# Available records:
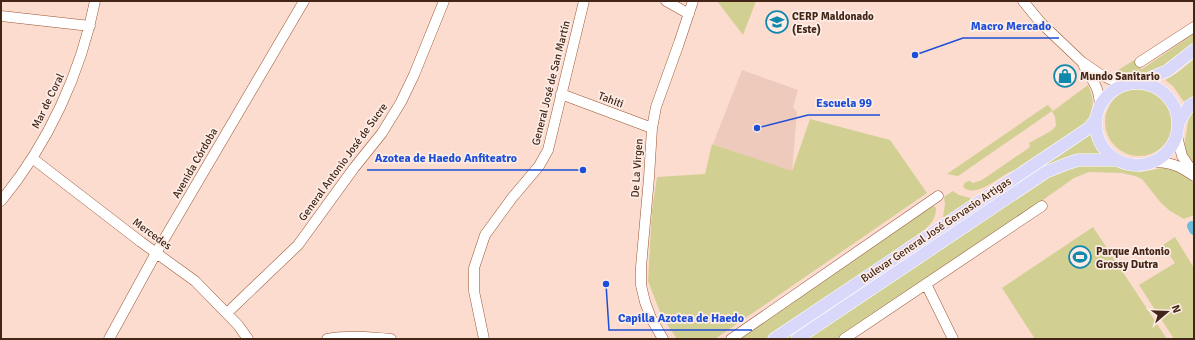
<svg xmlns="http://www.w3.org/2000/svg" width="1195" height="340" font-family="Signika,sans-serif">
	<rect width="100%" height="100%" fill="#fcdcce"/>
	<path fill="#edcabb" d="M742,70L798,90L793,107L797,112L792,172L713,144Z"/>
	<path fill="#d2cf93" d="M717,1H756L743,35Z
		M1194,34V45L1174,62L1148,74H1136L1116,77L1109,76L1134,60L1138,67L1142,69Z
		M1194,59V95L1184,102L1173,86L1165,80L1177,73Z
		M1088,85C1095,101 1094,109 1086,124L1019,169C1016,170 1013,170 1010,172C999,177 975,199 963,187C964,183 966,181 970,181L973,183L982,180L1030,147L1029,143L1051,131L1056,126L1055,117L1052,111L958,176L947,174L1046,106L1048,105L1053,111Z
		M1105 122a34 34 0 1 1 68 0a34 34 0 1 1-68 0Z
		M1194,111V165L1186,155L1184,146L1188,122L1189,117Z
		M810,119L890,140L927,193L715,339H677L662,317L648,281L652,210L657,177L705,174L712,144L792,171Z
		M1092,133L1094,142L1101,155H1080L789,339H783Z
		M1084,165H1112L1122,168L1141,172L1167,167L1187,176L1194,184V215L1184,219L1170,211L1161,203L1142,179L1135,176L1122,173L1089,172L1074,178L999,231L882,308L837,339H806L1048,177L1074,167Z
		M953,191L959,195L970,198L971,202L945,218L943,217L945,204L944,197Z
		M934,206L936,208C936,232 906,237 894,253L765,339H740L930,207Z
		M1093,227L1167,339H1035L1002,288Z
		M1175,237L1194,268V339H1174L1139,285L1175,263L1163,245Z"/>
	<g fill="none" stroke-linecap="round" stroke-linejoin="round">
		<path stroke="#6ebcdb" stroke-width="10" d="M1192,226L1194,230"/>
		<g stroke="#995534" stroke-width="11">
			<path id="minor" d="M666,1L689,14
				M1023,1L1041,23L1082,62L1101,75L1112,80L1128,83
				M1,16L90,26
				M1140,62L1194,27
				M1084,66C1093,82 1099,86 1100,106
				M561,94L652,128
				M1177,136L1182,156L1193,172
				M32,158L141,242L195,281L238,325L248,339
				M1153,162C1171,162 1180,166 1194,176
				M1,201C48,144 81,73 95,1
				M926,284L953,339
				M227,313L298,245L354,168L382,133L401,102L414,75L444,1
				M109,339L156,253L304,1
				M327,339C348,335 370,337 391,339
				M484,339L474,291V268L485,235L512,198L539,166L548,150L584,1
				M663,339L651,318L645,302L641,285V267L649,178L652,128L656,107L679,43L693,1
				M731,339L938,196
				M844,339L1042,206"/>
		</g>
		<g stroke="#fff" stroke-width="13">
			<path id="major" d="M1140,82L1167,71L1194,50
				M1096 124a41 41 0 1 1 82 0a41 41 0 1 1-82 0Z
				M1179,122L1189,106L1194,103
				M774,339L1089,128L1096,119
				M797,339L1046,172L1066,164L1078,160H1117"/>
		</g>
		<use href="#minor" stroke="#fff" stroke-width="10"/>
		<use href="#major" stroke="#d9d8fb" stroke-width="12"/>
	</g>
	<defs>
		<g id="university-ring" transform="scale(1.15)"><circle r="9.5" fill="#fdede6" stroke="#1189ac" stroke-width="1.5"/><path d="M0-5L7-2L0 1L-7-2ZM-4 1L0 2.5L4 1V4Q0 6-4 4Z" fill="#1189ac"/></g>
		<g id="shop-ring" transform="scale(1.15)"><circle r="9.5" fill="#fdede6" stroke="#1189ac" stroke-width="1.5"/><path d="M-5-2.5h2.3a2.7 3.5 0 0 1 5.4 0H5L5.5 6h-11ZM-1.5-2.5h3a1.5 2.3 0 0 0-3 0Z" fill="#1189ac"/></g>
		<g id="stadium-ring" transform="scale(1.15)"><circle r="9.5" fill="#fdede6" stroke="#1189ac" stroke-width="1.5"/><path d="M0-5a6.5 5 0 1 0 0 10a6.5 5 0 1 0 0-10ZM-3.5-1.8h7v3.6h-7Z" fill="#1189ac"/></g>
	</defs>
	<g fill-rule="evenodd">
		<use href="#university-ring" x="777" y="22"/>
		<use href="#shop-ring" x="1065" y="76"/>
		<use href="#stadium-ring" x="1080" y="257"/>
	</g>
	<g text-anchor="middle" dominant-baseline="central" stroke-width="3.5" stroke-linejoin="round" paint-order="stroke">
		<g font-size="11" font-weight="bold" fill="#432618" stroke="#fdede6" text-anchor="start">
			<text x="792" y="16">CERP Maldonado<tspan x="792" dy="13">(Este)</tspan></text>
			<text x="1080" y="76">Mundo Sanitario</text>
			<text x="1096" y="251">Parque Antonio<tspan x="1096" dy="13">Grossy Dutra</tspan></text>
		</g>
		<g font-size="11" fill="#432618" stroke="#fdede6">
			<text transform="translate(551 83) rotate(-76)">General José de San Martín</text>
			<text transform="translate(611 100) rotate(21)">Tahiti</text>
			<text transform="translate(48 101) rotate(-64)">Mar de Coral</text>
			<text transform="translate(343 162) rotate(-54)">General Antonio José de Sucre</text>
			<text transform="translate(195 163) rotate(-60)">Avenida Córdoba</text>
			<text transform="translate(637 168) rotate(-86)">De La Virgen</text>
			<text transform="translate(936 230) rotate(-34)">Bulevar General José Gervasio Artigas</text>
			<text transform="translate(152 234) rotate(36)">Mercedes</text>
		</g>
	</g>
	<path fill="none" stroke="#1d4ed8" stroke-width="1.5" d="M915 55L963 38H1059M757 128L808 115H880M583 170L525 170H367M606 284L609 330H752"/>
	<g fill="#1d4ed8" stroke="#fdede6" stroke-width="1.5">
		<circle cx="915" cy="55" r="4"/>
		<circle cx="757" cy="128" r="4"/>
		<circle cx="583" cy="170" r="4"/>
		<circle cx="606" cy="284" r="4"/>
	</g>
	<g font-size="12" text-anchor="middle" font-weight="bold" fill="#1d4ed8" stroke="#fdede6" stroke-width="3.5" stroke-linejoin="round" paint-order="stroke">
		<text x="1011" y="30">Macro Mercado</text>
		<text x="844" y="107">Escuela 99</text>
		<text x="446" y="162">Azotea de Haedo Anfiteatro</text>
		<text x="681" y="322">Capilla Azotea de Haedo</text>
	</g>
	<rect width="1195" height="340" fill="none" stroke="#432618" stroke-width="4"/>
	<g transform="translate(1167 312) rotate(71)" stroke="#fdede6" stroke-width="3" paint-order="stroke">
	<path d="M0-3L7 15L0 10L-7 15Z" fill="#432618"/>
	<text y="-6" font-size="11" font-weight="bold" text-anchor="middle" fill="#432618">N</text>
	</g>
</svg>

# Exercise:
Write out all the data exactly, minus pictures.

# Answer:
<svg xmlns="http://www.w3.org/2000/svg" width="1195" height="340" font-family="Signika,sans-serif">
	<rect width="100%" height="100%" fill="#fcdcce"/>
	<path fill="#edcabb" d="M742,70L798,90L793,107L797,112L792,172L713,144Z"/>
	<path fill="#d2cf93" d="M717,1H756L743,35Z
		M1194,34V45L1174,62L1148,74H1136L1116,77L1109,76L1134,60L1138,67L1142,69Z
		M1194,59V95L1184,102L1173,86L1165,80L1177,73Z
		M1088,85C1095,101 1094,109 1086,124L1019,169C1016,170 1013,170 1010,172C999,177 975,199 963,187C964,183 966,181 970,181L973,183L982,180L1030,147L1029,143L1051,131L1056,126L1055,117L1052,111L958,176L947,174L1046,106L1048,105L1053,111Z
		M1105 122a34 34 0 1 1 68 0a34 34 0 1 1-68 0Z
		M1194,111V165L1186,155L1184,146L1188,122L1189,117Z
		M810,119L890,140L927,193L715,339H677L662,317L648,281L652,210L657,177L705,174L712,144L792,171Z
		M1092,133L1094,142L1101,155H1080L789,339H783Z
		M1084,165H1112L1122,168L1141,172L1167,167L1187,176L1194,184V215L1184,219L1170,211L1161,203L1142,179L1135,176L1122,173L1089,172L1074,178L999,231L882,308L837,339H806L1048,177L1074,167Z
		M953,191L959,195L970,198L971,202L945,218L943,217L945,204L944,197Z
		M934,206L936,208C936,232 906,237 894,253L765,339H740L930,207Z
		M1093,227L1167,339H1035L1002,288Z
		M1175,237L1194,268V339H1174L1139,285L1175,263L1163,245Z"/>
	<g fill="none" stroke-linecap="round" stroke-linejoin="round">
		<path stroke="#6ebcdb" stroke-width="10" d="M1192,226L1194,230"/>
		<g stroke="#995534" stroke-width="11">
			<path id="minor" d="M666,1L689,14
				M1023,1L1041,23L1082,62L1101,75L1112,80L1128,83
				M1,16L90,26
				M1140,62L1194,27
				M1084,66C1093,82 1099,86 1100,106
				M561,94L652,128
				M1177,136L1182,156L1193,172
				M32,158L141,242L195,281L238,325L248,339
				M1153,162C1171,162 1180,166 1194,176
				M1,201C48,144 81,73 95,1
				M926,284L953,339
				M227,313L298,245L354,168L382,133L401,102L414,75L444,1
				M109,339L156,253L304,1
				M327,339C348,335 370,337 391,339
				M484,339L474,291V268L485,235L512,198L539,166L548,150L584,1
				M663,339L651,318L645,302L641,285V267L649,178L652,128L656,107L679,43L693,1
				M731,339L938,196
				M844,339L1042,206"/>
		</g>
		<g stroke="#fff" stroke-width="13">
			<path id="major" d="M1140,82L1167,71L1194,50
				M1096 124a41 41 0 1 1 82 0a41 41 0 1 1-82 0Z
				M1179,122L1189,106L1194,103
				M774,339L1089,128L1096,119
				M797,339L1046,172L1066,164L1078,160H1117"/>
		</g>
		<use href="#minor" stroke="#fff" stroke-width="10"/>
		<use href="#major" stroke="#d9d8fb" stroke-width="12"/>
	</g>
	<defs>
		<g id="university-ring" transform="scale(1.15)"><circle r="9.5" fill="#fdede6" stroke="#1189ac" stroke-width="1.5"/><path d="M0-5L7-2L0 1L-7-2ZM-4 1L0 2.5L4 1V4Q0 6-4 4Z" fill="#1189ac"/></g>
		<g id="shop-ring" transform="scale(1.15)"><circle r="9.5" fill="#fdede6" stroke="#1189ac" stroke-width="1.5"/><path d="M-5-2.5h2.3a2.7 3.5 0 0 1 5.4 0H5L5.5 6h-11ZM-1.5-2.5h3a1.5 2.3 0 0 0-3 0Z" fill="#1189ac"/></g>
		<g id="stadium-ring" transform="scale(1.15)"><circle r="9.5" fill="#fdede6" stroke="#1189ac" stroke-width="1.5"/><path d="M0-5a6.5 5 0 1 0 0 10a6.5 5 0 1 0 0-10ZM-3.5-1.8h7v3.6h-7Z" fill="#1189ac"/></g>
	</defs>
	<g fill-rule="evenodd">
		<use href="#university-ring" x="777" y="22"/>
		<use href="#shop-ring" x="1065" y="76"/>
		<use href="#stadium-ring" x="1080" y="257"/>
	</g>
	<g text-anchor="middle" dominant-baseline="central" stroke-width="3.5" stroke-linejoin="round" paint-order="stroke">
		<g font-size="11" font-weight="bold" fill="#432618" stroke="#fdede6" text-anchor="start">
			<text x="792" y="16">CERP Maldonado<tspan x="792" dy="13">(Este)</tspan></text>
			<text x="1080" y="76">Mundo Sanitario</text>
			<text x="1096" y="251">Parque Antonio<tspan x="1096" dy="13">Grossy Dutra</tspan></text>
		</g>
		<g font-size="11" fill="#432618" stroke="#fdede6">
			<text transform="translate(551 83) rotate(-76)">General José de San Martín</text>
			<text transform="translate(611 100) rotate(21)">Tahiti</text>
			<text transform="translate(48 101) rotate(-64)">Mar de Coral</text>
			<text transform="translate(343 162) rotate(-54)">General Antonio José de Sucre</text>
			<text transform="translate(195 163) rotate(-60)">Avenida Córdoba</text>
			<text transform="translate(637 168) rotate(-86)">De La Virgen</text>
			<text transform="translate(936 230) rotate(-34)">Bulevar General José Gervasio Artigas</text>
			<text transform="translate(152 234) rotate(36)">Mercedes</text>
		</g>
	</g>
	<path fill="none" stroke="#1d4ed8" stroke-width="1.5" d="M915 55L963 38H1059M757 128L808 115H880M583 170L525 170H367M606 284L609 330H752"/>
	<g fill="#1d4ed8" stroke="#fdede6" stroke-width="1.5">
		<circle cx="915" cy="55" r="4"/>
		<circle cx="757" cy="128" r="4"/>
		<circle cx="583" cy="170" r="4"/>
		<circle cx="606" cy="284" r="4"/>
	</g>
	<g font-size="12" text-anchor="middle" font-weight="bold" fill="#1d4ed8" stroke="#fdede6" stroke-width="3.5" stroke-linejoin="round" paint-order="stroke">
		<text x="1011" y="30">Macro Mercado</text>
		<text x="844" y="107">Escuela 99</text>
		<text x="446" y="162">Azotea de Haedo Anfiteatro</text>
		<text x="681" y="322">Capilla Azotea de Haedo</text>
	</g>
	<rect width="1195" height="340" fill="none" stroke="#432618" stroke-width="4"/>
	<g transform="translate(1167 312) rotate(71)" stroke="#fdede6" stroke-width="3" paint-order="stroke">
	<path d="M0-3L7 15L0 10L-7 15Z" fill="#432618"/>
	<text y="-6" font-size="11" font-weight="bold" text-anchor="middle" fill="#432618">N</text>
	</g>
</svg>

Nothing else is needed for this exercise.